Industry has long been unhappy with its meager share of CIRM grants – 7 percent of $1.25 billion. A blue-ribbon panel commissioned by CIRM last year recommended major improvements.
Thomas' plan for engagement of industry will be discussed this evening at Stanford at the first meeting of the board's new eight-member Intellectual Property Subcommittee.
Thomas' proposal, posted only early today on the CIRM web site, would expand the panel's current jurisdiction. The document said,
Juelsgaard, former executive vice president of Genentech and currently a lecturer at Stanford Law School, was appointed to the board last May by Lt. Gov. Gavin Newsom. Juelsgaard once was reported as being considered as a possible candidate for chair of the agency.
"In light of CIRM’s desire to engage industry in its mission to deliver therapies and cures to patients who suffer from chronic disease and injury and the overlap between industry-related issues and the current jurisdiction of the subcommittee, Chairman Thomas, with the concurrence of Subcommittee Chair (Stephen) Juelsgaard, proposes to expand the jurisdiction of the subcommittee to include industry-related issues, such as: (1) participation by representatives of industry as members of the Grants Working Group; (2) the development and refinement of programs to incorporate industry into CIRM’s research programs; (3) financing issues relating to industry involvement with CIRM; (4) evaluation of barriers to industry engagement in CIRM-related or funded activities; (5) addressing means of encouraging industry interaction and involvement, especially in the areas of development, regulatory compliance, manufacturing and commercialization, with CIRM-funded research organizations that have identified potential promising therapies and (6) consideration and refinement of CIRM’s loan program."

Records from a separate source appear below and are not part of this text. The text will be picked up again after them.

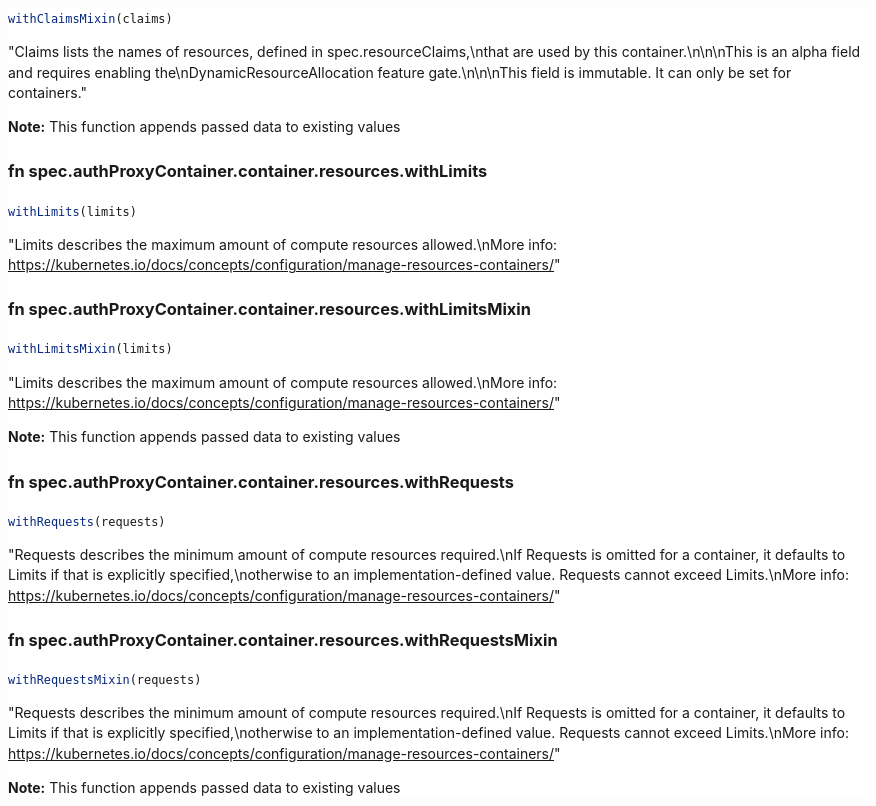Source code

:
 ```ts
withClaimsMixin(claims)
```

"Claims lists the names of resources, defined in spec.resourceClaims,\nthat are used by this container.\n\n\nThis is an alpha field and requires enabling the\nDynamicResourceAllocation feature gate.\n\n\nThis field is immutable. It can only be set for containers."

**Note:** This function appends passed data to existing values

### fn spec.authProxyContainer.container.resources.withLimits

```ts
withLimits(limits)
```

"Limits describes the maximum amount of compute resources allowed.\nMore info: https://kubernetes.io/docs/concepts/configuration/manage-resources-containers/"

### fn spec.authProxyContainer.container.resources.withLimitsMixin

```ts
withLimitsMixin(limits)
```

"Limits describes the maximum amount of compute resources allowed.\nMore info: https://kubernetes.io/docs/concepts/configuration/manage-resources-containers/"

**Note:** This function appends passed data to existing values

### fn spec.authProxyContainer.container.resources.withRequests

```ts
withRequests(requests)
```

"Requests describes the minimum amount of compute resources required.\nIf Requests is omitted for a container, it defaults to Limits if that is explicitly specified,\notherwise to an implementation-defined value. Requests cannot exceed Limits.\nMore info: https://kubernetes.io/docs/concepts/configuration/manage-resources-containers/"

### fn spec.authProxyContainer.container.resources.withRequestsMixin

```ts
withRequestsMixin(requests)
```

"Requests describes the minimum amount of compute resources required.\nIf Requests is omitted for a container, it defaults to Limits if that is explicitly specified,\notherwise to an implementation-defined value. Requests cannot exceed Limits.\nMore info: https://kubernetes.io/docs/concepts/configuration/manage-resources-containers/"

**Note:** This function appends passed data to existing values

Thomas said Roth would be named co-chair of the IP Subcommittee with responsibility for industry relations. Juelsgaard will deal more generally with IP issues, including "developing a program to assist CIRM grantees in protecting intellectual property generated from CIRM-funded research and to ensure that the state has an opportunity to share in the revenues arising out of CIRM-funded research." That topic is on the agenda of this evening's meeting.
Also to be discussed is another industry-friendly effort: A $30 million "Opportunity Fund" to "enhance the likelihood that CIRM funded projects will obtain funding for Phase III clinical trials (e.g. follow-on financing), (ii) provide a potential source of co-funding in the earlier stages of clinical development, and (iii) provide CIRM funded projects with access to pharma and large biotech partners that can provide valuable expertise in the areas of regulatory, clinical trial design and manufacturing process development."